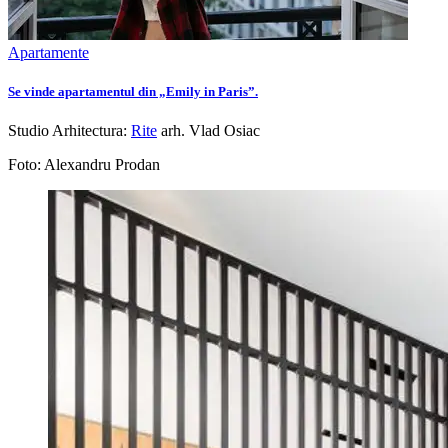
Apartamente
Se vinde apartamentul din „Emily in Paris”.
Studio Arhitectura:
Rite
arh. Vlad Osiac
Foto: Alexandru Prodan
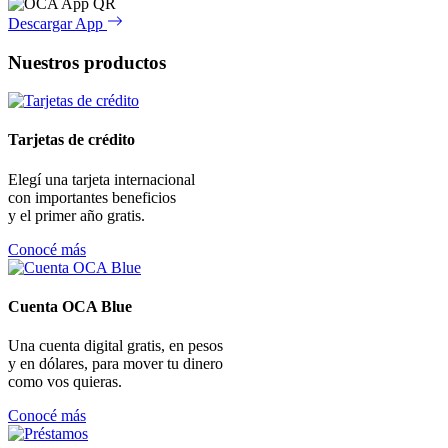
Descargar App
Nuestros productos
Tarjetas de crédito
Elegí una tarjeta internacional
con importantes beneficios
y el primer año gratis.
Conocé más
Cuenta OCA Blue
Una cuenta digital gratis, en pesos
y en dólares, para mover tu dinero
como vos quieras.
Conocé más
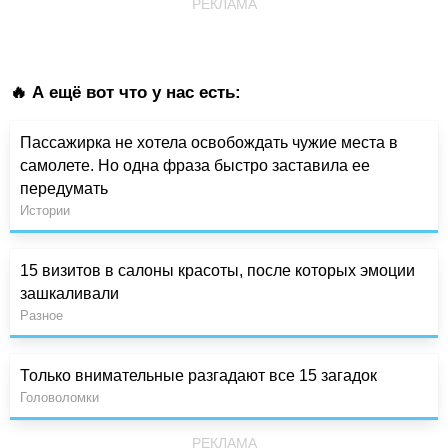
РЕКЛАМА
🔥 А ещё вот что у нас есть:
Пассажирка не хотела освобождать чужие места в
самолете. Но одна фраза быстро заставила ее
передумать
Истории
15 визитов в салоны красоты, после которых эмоции
зашкаливали
Разное
Только внимательные разгадают все 15 загадок
Головоломки
РЕКЛАМА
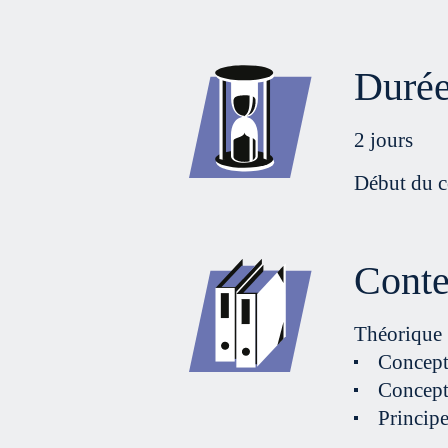
Durée
2 jours
Début du c
Cont
Théorique
Concept 
Concepti
Principe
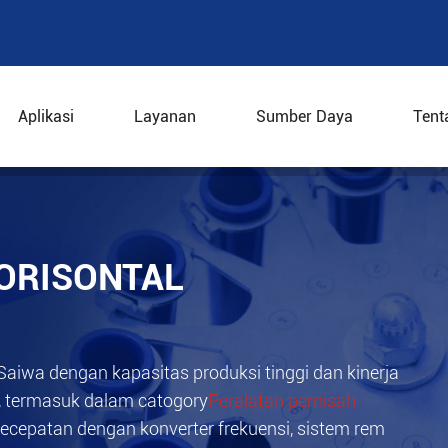
Aplikasi
Layanan
Sumber Daya
Tent
Mesin pemisah horisontal
ORISONTAL
 Saiwa dengan kapasitas produksi tinggi dan kinerja
l, termasuk dalam catogory
Peralatan pemisah
kecepatan dengan konverter frekuensi, sistem rem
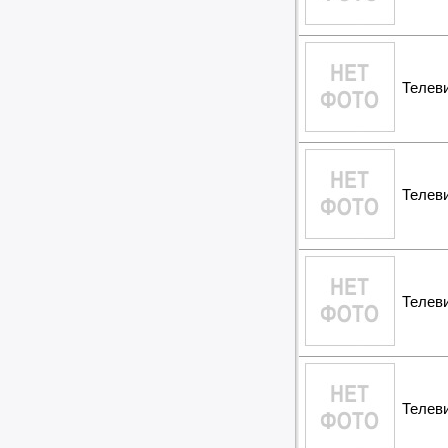
Вибротехника
Бетономешалки
Садовые инструменты
Наборы инструментов
Телев
Хранение инструментов
Удлинители силовые
Фонари и мобильные светильники
Мультитулы и ножи
Инструменты и техника прочее
Телев
Телев
Телев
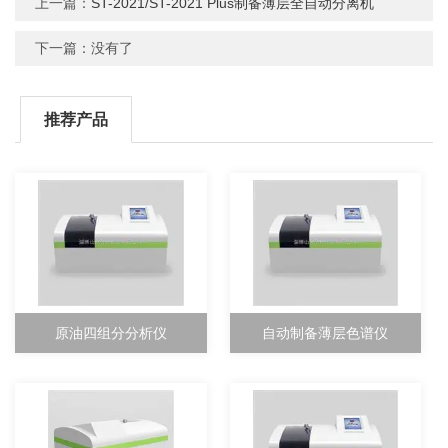
上一篇：
ST-2021/ST-2021 Plus制备薄层全自动分离机
下一篇：没有了
推荐产品
原油四组分分析仪
自动制备薄层色谱仪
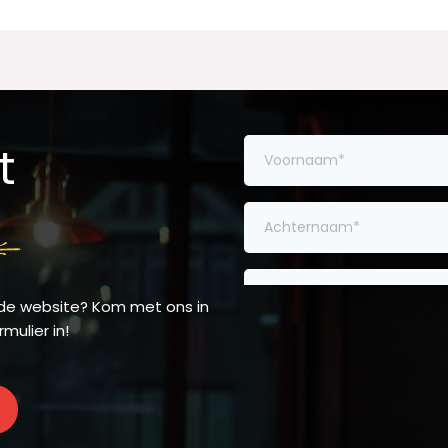
t
 de website? Kom met ons in
mulier in!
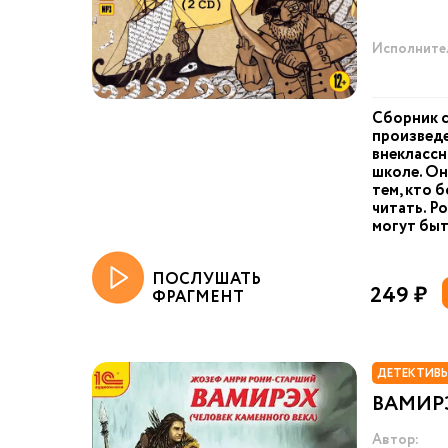
Исполните
Сборник 
произведе
внеклассн
школе. Он
тем, кто 
читать. Р
могут быт
ПОСЛУШАТЬ
249 ₽
ФРАГМЕНТ
ДЕТЕКТИВЫ
ВАМИР
Автор:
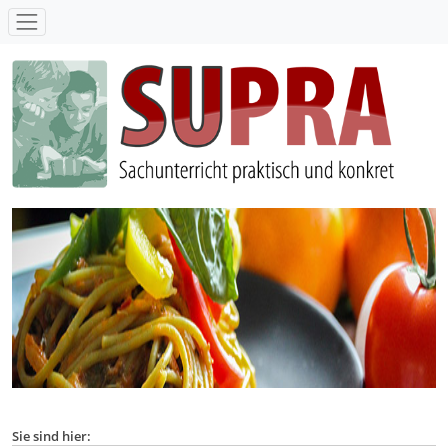
SUPRA - Sachunterricht praktisch und konkret
Sie sind hier:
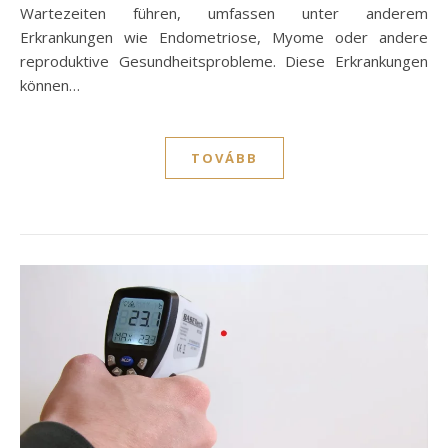
Wartezeiten führen, umfassen unter anderem
Erkrankungen wie Endometriose, Myome oder andere
reproduktive Gesundheitsprobleme. Diese Erkrankungen
können…
TOVÁBB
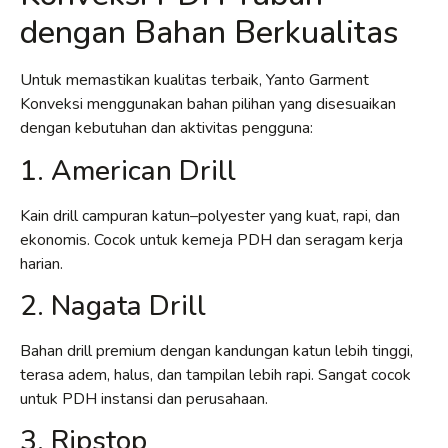
dengan Bahan Berkualitas
Untuk memastikan kualitas terbaik, Yanto Garment
Konveksi menggunakan bahan pilihan yang disesuaikan
dengan kebutuhan dan aktivitas pengguna:
1. American Drill
Kain drill campuran katun–polyester yang kuat, rapi, dan
ekonomis. Cocok untuk kemeja PDH dan seragam kerja
harian.
2. Nagata Drill
Bahan drill premium dengan kandungan katun lebih tinggi,
terasa adem, halus, dan tampilan lebih rapi. Sangat cocok
untuk PDH instansi dan perusahaan.
3. Ripstop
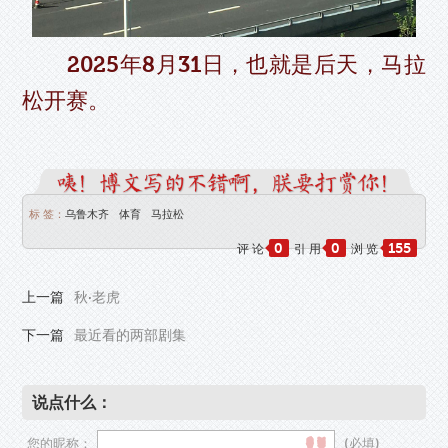
2025年8月31日，也就是后天，马拉
松开赛。
标 签：
乌鲁木齐
体育
马拉松
0
0
155
评 论
引 用
浏 览
上一篇
秋·老虎
下一篇
最近看的两部剧集
说点什么：
您的昵称：
(必填)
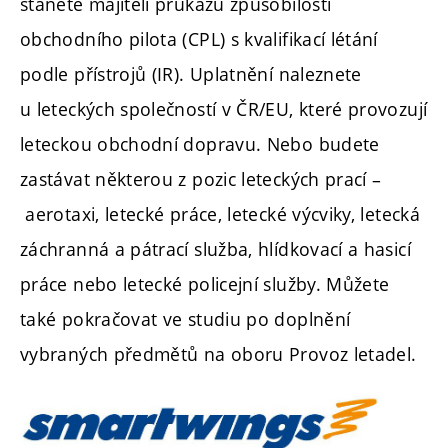
stanete majiteli průkazu způsobilosti
obchodního pilota (CPL) s kvalifikací létání
podle přístrojů (IR). Uplatnění naleznete
u leteckých společností v ČR/EU, které provozují
leteckou obchodní dopravu. Nebo budete
zastávat některou z pozic leteckých prací –
aerotaxi, letecké práce, letecké výcviky, letecká
záchranná a pátrací služba, hlídkovací a hasicí
práce nebo letecké policejní služby. Můžete
také pokračovat ve studiu po doplnění
vybraných předmětů na oboru Provoz letadel.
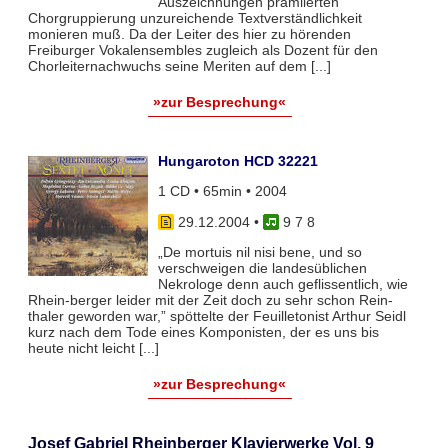
Auszeichnungen prämiierten
Chorgruppierung unzureichende Textverständlichkeit
monieren muß. Da der Leiter des hier zu hörenden
Freiburger Vokalensembles zugleich als Dozent für den
Chorleiternachwuchs seine Meriten auf dem [...]
»zur Besprechung«
Hungaroton HCD 32221
1 CD • 65min • 2004
29.12.2004
•
9 7 8
„De mortuis nil nisi bene, und so
verschweigen die landesüblichen
Nekrologe denn auch geflissentlich, wie
Rhein-berger leider mit der Zeit doch zu sehr schon Rein-
thaler geworden war,” spöttelte der Feuilletonist Arthur Seidl
kurz nach dem Tode eines Komponisten, der es uns bis
heute nicht leicht [...]
»zur Besprechung«
Josef Gabriel Rheinberger Klavierwerke Vol. 9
######
Could you copy out every line of the listing above without any changes, leaving out the picture markers?

Your solution:
Apartamente
Se vinde apartamentul din „Emily in Paris”.
Studio Arhitectura:
Rite
arh. Vlad Osiac
Foto: Alexandru Prodan
Descargar App
Nuestros productos
Tarjetas de crédito
Elegí una tarjeta internacional
con importantes beneficios
y el primer año gratis.
Conocé más
Cuenta OCA Blue
Una cuenta digital gratis, en pesos
y en dólares, para mover tu dinero
como vos quieras.
Conocé más
РЕКЛАМА
🔥 А ещё вот что у нас есть:
Пассажирка не хотела освобождать чужие места в
самолете. Но одна фраза быстро заставила ее
передумать
Истории
15 визитов в салоны красоты, после которых эмоции
зашкаливали
Разное
Только внимательные разгадают все 15 загадок
Головоломки
РЕКЛАМА
Durée
2 jours
Début du c
Cont
Théorique
Concept 
Concepti
Principe
Aplikasi
Layanan
Sumber Daya
Tent
Mesin pemisah horisontal
ORISONTAL
 Saiwa dengan kapasitas produksi tinggi dan kinerja
l, termasuk dalam catogory
Peralatan pemisah
kecepatan dengan konverter frekuensi, sistem rem
Вибротехника
Бетономешалки
Садовые инструменты
Наборы инструментов
Телев
Хранение инструментов
Удлинители силовые
Фонари и мобильные светильники
Мультитулы и ножи
Инструменты и техника прочее
Телев
Телев
Телев
上一篇：
ST-2021/ST-2021 Plus制备薄层全自动分离机
下一篇：没有了
推荐产品
原油四组分分析仪
自动制备薄层色谱仪
t
 de website? Kom met ons in
mulier in!
Исполните
Сборник 
произведе
внеклассн
школе. Он
тем, кто 
читать. Р
могут быт
ПОСЛУШАТЬ
249 ₽
ФРАГМЕНТ
ДЕТЕКТИВЫ
ВАМИР
Автор:
SUPRA - Sachunterricht praktisch und konkret
Sie sind hier:
Wartezeiten führen, umfassen unter anderem
Erkrankungen wie Endometriose, Myome oder andere
reproduktive Gesundheitsprobleme. Diese Erkrankungen
können…
TOVÁBB
dengan Bahan Berkualitas
Untuk memastikan kualitas terbaik, Yanto Garment
Konveksi menggunakan bahan pilihan yang disesuaikan
dengan kebutuhan dan aktivitas pengguna:
1. American Drill
Kain drill campuran katun–polyester yang kuat, rapi, dan
ekonomis. Cocok untuk kemeja PDH dan seragam kerja
harian.
2. Nagata Drill
Bahan drill premium dengan kandungan katun lebih tinggi,
terasa adem, halus, dan tampilan lebih rapi. Sangat cocok
untuk PDH instansi dan perusahaan.
3. Ripstop
2025年8月31日，也就是后天，马拉
松开赛。
标 签：
乌鲁木齐
体育
马拉松
0
0
155
评 论
引 用
浏 览
上一篇
秋·老虎
下一篇
最近看的两部剧集
说点什么：
您的昵称：
(必填)
stanete majiteli průkazu způsobilosti
obchodního pilota (CPL) s kvalifikací létání
podle přístrojů (IR). Uplatnění naleznete
u leteckých společností v ČR/EU, které provozují
leteckou obchodní dopravu. Nebo budete
zastávat některou z pozic leteckých prací –
aerotaxi, letecké práce, letecké výcviky, letecká
záchranná a pátrací služba, hlídkovací a hasicí
práce nebo letecké policejní služby. Můžete
také pokračovat ve studiu po doplnění
vybraných předmětů na oboru Provoz letadel.
Auszeichnungen prämiierten
Chorgruppierung unzureichende Textverständlichkeit
monieren muß. Da der Leiter des hier zu hörenden
Freiburger Vokalensembles zugleich als Dozent für den
Chorleiternachwuchs seine Meriten auf dem [...]
»zur Besprechung«
Hungaroton HCD 32221
1 CD • 65min • 2004
29.12.2004
•
9 7 8
„De mortuis nil nisi bene, und so
verschweigen die landesüblichen
Nekrologe denn auch geflissentlich, wie
Rhein-berger leider mit der Zeit doch zu sehr schon Rein-
thaler geworden war,” spöttelte der Feuilletonist Arthur Seidl
kurz nach dem Tode eines Komponisten, der es uns bis
heute nicht leicht [...]
»zur Besprechung«
Josef Gabriel Rheinberger Klavierwerke Vol. 9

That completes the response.